Goal of the exercise: Lines holding the string "Profile" are the ones to copy from this listing.
-- Material for this task follows --
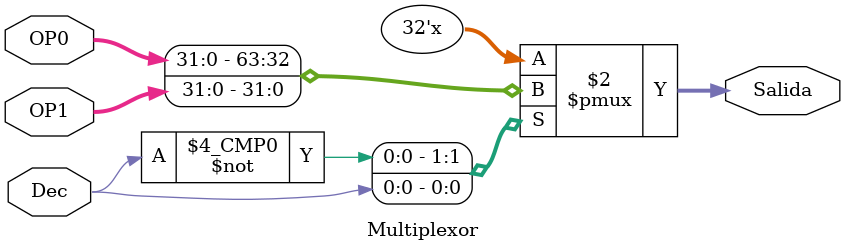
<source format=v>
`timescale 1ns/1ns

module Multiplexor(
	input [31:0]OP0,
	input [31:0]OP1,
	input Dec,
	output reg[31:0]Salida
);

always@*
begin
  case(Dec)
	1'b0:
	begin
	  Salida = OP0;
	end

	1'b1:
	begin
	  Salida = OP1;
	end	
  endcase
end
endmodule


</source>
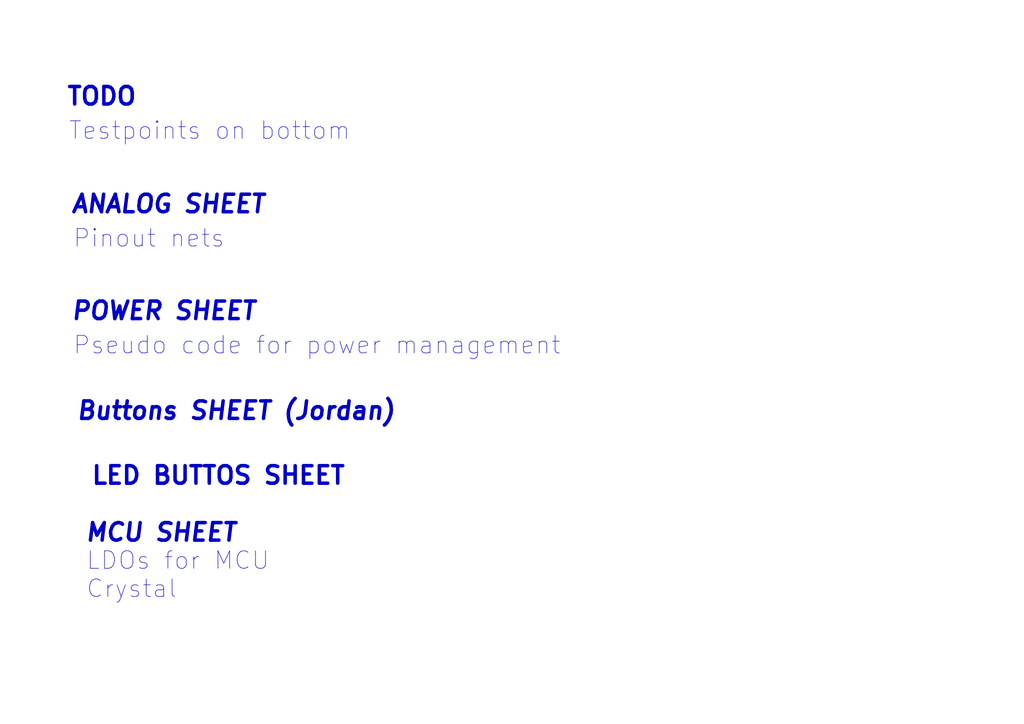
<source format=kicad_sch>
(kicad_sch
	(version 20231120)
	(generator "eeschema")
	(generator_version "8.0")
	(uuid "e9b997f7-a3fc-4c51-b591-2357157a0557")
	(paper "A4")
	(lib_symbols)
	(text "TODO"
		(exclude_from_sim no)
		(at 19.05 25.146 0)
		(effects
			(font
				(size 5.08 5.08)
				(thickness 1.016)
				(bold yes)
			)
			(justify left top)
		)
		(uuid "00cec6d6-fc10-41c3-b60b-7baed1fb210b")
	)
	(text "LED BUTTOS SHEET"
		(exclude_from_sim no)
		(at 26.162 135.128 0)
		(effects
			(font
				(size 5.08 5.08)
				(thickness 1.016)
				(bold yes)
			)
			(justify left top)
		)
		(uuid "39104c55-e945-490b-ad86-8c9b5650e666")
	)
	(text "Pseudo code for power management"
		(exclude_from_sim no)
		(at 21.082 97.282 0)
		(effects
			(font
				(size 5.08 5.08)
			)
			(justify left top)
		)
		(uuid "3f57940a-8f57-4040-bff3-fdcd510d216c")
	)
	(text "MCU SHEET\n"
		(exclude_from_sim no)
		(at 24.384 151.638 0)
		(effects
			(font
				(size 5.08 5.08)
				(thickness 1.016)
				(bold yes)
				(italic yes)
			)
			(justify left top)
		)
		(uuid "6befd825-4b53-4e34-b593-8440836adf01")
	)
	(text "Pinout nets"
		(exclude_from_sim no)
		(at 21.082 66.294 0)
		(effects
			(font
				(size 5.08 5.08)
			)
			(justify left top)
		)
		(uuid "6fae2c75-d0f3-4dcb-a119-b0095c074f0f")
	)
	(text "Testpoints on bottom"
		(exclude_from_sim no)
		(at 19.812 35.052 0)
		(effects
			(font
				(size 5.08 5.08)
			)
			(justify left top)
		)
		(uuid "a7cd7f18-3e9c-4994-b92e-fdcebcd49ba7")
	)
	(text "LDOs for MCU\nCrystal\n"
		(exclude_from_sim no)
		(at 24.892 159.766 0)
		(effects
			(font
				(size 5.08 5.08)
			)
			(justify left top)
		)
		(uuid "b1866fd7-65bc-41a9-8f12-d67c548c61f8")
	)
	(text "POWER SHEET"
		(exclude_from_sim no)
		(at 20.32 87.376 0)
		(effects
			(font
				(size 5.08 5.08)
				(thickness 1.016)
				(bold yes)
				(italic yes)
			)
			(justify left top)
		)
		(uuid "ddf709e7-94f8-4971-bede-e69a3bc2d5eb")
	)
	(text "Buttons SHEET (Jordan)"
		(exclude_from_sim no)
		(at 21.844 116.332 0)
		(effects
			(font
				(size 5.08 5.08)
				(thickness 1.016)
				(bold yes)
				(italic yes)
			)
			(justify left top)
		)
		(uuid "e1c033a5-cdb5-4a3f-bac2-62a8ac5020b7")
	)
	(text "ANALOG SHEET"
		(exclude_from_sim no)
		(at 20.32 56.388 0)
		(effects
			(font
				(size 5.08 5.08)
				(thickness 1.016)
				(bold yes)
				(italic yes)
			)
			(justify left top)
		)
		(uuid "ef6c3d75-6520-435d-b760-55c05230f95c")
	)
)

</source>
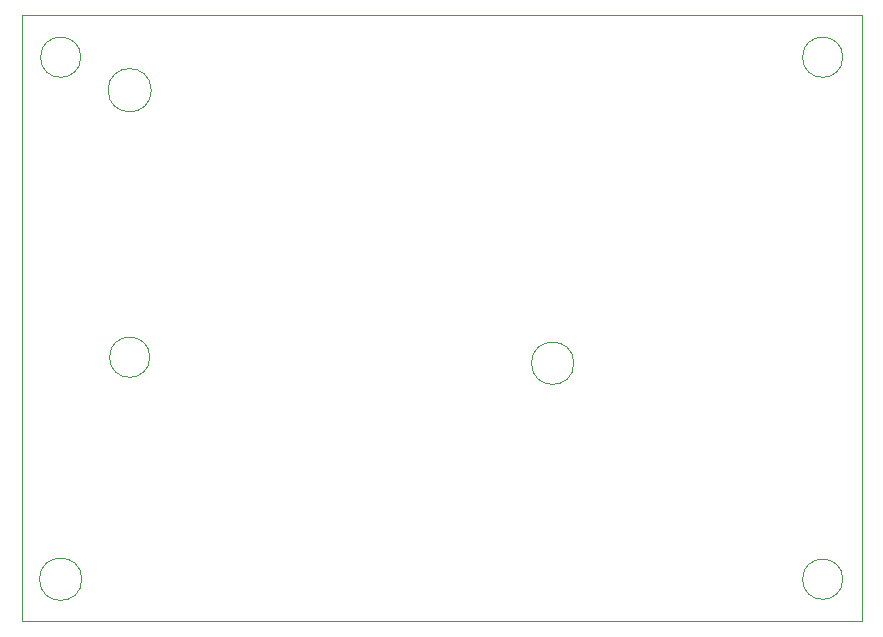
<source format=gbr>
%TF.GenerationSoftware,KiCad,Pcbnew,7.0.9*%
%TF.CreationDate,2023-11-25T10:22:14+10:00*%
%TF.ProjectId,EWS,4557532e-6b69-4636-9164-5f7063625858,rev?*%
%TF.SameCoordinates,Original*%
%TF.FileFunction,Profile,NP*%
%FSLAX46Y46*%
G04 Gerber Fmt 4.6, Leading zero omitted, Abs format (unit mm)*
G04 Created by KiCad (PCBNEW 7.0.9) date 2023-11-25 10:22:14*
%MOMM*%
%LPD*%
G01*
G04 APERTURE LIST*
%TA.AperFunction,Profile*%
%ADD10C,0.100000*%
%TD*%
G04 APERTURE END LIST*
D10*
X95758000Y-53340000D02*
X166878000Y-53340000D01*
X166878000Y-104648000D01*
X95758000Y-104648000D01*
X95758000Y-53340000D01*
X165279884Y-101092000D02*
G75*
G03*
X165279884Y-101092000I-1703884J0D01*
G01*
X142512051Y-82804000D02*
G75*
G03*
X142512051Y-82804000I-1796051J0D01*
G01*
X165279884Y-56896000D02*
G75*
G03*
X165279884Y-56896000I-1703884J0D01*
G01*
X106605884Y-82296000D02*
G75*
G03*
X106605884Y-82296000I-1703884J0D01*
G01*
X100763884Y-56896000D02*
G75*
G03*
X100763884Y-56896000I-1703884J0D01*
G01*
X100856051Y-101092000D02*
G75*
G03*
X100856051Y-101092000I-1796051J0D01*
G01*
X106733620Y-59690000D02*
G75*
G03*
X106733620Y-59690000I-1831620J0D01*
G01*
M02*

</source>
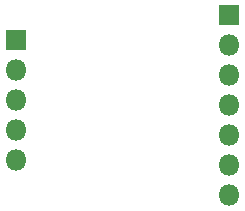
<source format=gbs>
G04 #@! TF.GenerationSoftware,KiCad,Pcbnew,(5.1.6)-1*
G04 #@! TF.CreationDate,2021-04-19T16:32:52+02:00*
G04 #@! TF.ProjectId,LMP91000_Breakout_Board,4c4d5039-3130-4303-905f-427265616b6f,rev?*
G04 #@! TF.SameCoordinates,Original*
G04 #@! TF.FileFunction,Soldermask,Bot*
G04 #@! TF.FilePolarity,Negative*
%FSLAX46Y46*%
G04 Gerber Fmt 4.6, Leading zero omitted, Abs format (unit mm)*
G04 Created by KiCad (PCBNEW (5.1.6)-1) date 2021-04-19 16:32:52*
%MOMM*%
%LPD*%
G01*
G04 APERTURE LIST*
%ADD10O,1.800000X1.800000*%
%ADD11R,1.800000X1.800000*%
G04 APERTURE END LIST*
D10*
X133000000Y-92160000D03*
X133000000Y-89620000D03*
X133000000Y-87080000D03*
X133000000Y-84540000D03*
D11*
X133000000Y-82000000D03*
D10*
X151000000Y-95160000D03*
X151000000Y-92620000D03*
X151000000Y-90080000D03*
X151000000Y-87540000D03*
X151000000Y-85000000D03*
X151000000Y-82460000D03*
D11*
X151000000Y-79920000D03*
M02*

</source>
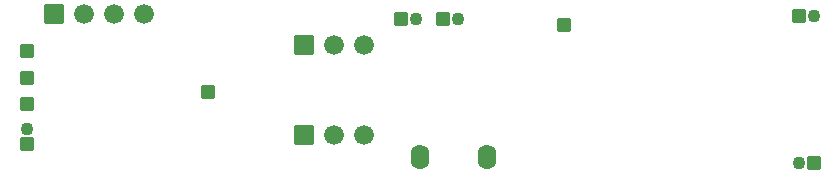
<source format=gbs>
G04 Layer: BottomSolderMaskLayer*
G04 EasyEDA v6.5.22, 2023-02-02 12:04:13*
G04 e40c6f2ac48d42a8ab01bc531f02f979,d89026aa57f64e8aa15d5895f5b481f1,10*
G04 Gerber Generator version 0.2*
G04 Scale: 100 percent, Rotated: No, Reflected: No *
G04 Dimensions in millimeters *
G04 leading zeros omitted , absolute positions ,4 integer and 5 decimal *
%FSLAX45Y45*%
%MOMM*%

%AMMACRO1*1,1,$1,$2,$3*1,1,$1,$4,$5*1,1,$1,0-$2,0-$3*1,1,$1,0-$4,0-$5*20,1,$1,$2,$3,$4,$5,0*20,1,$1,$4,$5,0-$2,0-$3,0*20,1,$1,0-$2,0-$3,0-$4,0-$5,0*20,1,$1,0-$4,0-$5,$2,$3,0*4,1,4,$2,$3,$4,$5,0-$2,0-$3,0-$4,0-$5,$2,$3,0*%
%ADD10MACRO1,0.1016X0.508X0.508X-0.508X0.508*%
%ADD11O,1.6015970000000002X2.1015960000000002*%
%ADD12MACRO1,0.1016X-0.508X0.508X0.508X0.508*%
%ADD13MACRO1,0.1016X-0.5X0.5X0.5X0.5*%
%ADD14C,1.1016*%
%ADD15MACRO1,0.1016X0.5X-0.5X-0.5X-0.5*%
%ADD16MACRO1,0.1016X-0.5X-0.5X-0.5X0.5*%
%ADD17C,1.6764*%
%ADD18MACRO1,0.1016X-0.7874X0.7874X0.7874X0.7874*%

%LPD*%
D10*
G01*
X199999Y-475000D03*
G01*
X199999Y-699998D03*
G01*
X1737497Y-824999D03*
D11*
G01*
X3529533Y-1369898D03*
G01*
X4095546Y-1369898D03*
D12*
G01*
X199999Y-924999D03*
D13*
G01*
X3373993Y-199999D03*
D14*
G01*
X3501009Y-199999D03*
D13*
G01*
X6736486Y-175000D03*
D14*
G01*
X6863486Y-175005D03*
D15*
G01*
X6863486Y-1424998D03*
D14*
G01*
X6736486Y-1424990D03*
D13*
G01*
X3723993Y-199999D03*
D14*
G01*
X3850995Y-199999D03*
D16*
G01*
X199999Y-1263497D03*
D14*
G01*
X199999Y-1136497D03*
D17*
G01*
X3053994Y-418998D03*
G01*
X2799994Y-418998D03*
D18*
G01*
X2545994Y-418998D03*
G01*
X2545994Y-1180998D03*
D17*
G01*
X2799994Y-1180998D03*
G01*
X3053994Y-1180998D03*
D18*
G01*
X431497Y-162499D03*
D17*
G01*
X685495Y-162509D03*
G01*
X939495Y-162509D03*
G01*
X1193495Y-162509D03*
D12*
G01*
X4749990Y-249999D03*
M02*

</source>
-- Material for this task concluded --
Written response:
%TF.FileFunction,Profile,NP*%
%TA.AperFunction,Profile*%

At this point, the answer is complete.